EL PIQUETE DE LOS PADRES




Rolando Hanglin
Pensamientos incorrectos
El piquete de los padres
Por Rolando Hanglin
Especial para lanacion.com

En este país donde todos hacen piquetes, cortan rutas y puentes, toman las instalaciones de algo o alguien, en una palabra, reclaman por sus legítimos derechos, nosotros también lo haremos. Somos los padres de la juventud (maravillosa) y se está gestando en nuestro ámbito un nuevo y aguerrido sindicato. Será de carácter global, como casi todo, ya que hemos hallado coincidencias con progenitores de España, Brasil, Francia, Estados Unidos y otras naciones.

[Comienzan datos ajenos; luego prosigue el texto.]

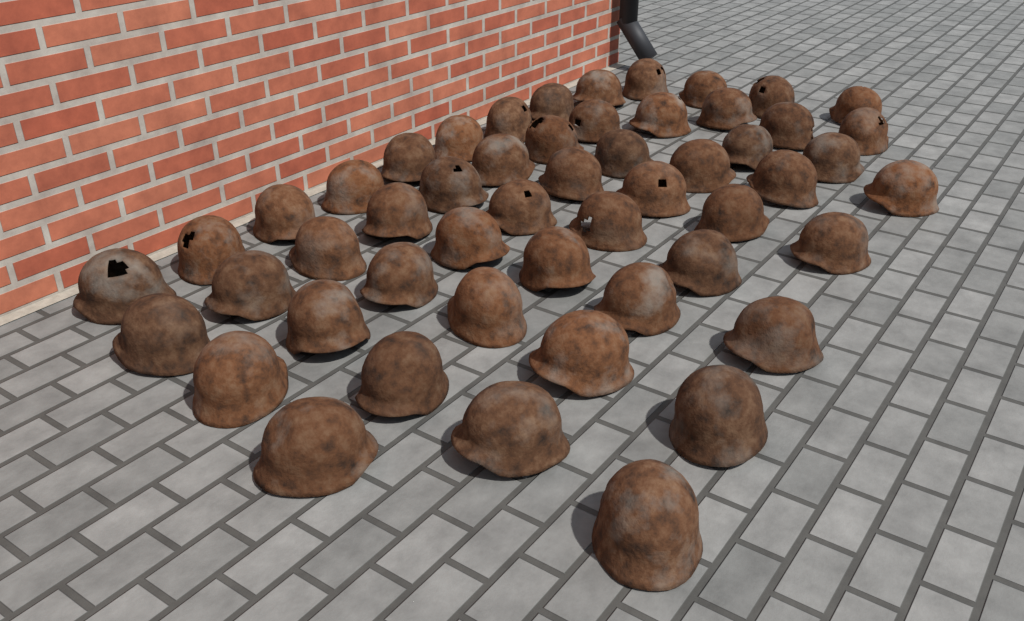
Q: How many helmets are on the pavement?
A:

Protestaremos enérgicamente y la lucha será hasta el fin, caiga quien caiga y cueste lo que cueste, aunque todavía no hemos decidido qué podríamos ocupar. Un militante sugirió que tomáramos las casas de nuestros propios hijos, pero encontró respuestas adversas. Respondió una mamá viuda que sus tres hijos varones no tienen casa, sino que viven en la de ella, de modo que la madre sólo podría ocuparles el dormitorio, que es un chiquero: "Prefiero seguir como estoy...de sólo pensarlo me da fiebre", concluyó la mujer.

Para fundamentar este movimiento de protesta, empezaremos desde cero. En la actualidad, tanto los jueces como los maestros, profesores, psicólogos y pedagogos nos culpan de todos los defectos de la juventud. "Los adolescentes son malcriados, haraganes, sucios, desamorados, inconstantes, desordenados, egoístas, caprichosos, ignorantes -dicen- y para colmo beben, se drogan y se atacan a navajazos. Pero... ¿dónde estaban los padres cuando se iban gestando estos jóvenes monstruos?".

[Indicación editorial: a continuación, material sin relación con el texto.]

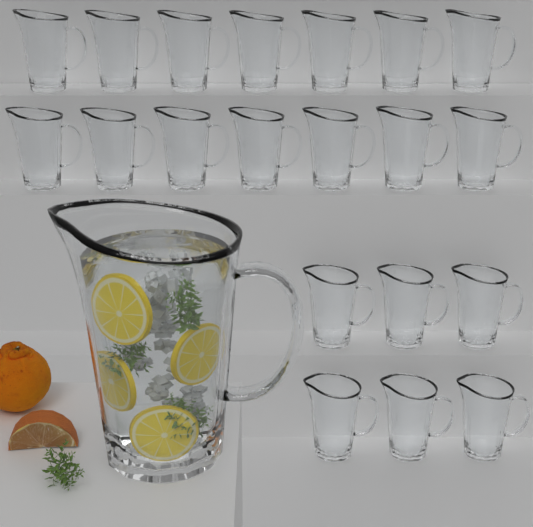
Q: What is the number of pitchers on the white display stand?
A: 21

Seguramente tienen razón. No olvidemos que nosotros también fuimos hijos: los primeros ingratos de la historia. Huimos de nuestros padres prematuramente, para disfrutar del sexo, la libertad y la plenitud. A los 25 años teníamos dos hijos y un primer departamento alquilado. Andando el tiempo, aquel nido paterno que nos resultaba asfixiante empezó a parecernos, sencillamente, cómodo y protegido. Quisimos volver, pero nuestros padres ya habían muerto. Hoy los jóvenes han corregido esta falla estratégica: vuelven mucho antes, o directamente no se van.

El caso es que maduramos como siempre lo ha hecho la especie humana: a las trompadas. Recorriendo un itinerario de errores y disparates, cometimos todos los excesos, dijimos todas las tonterías, consumimos todo lo indebido, fuimos infieles, fuimos mentirosos, trabajamos cuando no hubo más remedio y finalmente, con toda una vida vivida, aquí estamos. Somos los padres de los hijos.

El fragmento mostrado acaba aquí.